[Entries drawn from a collection]
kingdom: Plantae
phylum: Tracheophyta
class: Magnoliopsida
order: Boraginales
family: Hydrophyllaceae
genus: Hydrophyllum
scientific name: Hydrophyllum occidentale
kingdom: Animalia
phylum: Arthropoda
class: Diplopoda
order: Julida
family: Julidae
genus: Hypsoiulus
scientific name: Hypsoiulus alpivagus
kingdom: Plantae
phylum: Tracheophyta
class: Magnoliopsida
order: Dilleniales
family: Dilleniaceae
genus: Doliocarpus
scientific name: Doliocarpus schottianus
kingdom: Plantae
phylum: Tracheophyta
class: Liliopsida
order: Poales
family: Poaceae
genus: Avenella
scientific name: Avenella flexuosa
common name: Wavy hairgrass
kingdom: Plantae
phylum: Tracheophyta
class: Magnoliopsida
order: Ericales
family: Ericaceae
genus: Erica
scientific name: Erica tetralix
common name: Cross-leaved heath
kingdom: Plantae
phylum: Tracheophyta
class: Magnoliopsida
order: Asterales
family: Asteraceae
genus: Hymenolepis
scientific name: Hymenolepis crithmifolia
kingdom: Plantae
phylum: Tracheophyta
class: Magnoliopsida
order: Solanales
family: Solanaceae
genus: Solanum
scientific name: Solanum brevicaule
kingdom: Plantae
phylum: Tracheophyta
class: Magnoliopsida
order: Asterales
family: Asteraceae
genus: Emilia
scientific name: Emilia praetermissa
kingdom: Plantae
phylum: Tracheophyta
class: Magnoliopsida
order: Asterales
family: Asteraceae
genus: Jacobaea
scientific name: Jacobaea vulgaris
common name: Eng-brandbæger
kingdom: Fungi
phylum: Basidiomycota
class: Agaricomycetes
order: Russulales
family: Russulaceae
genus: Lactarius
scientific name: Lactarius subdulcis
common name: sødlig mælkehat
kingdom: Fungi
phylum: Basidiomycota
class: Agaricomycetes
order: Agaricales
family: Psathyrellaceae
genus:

Exercise:
List every line of the data above that contains the string "common". Case counts.

Full answer:
common name: Wavy hairgrass
common name: Cross-leaved heath
common name: Eng-brandbæger
common name: sødlig mælkehat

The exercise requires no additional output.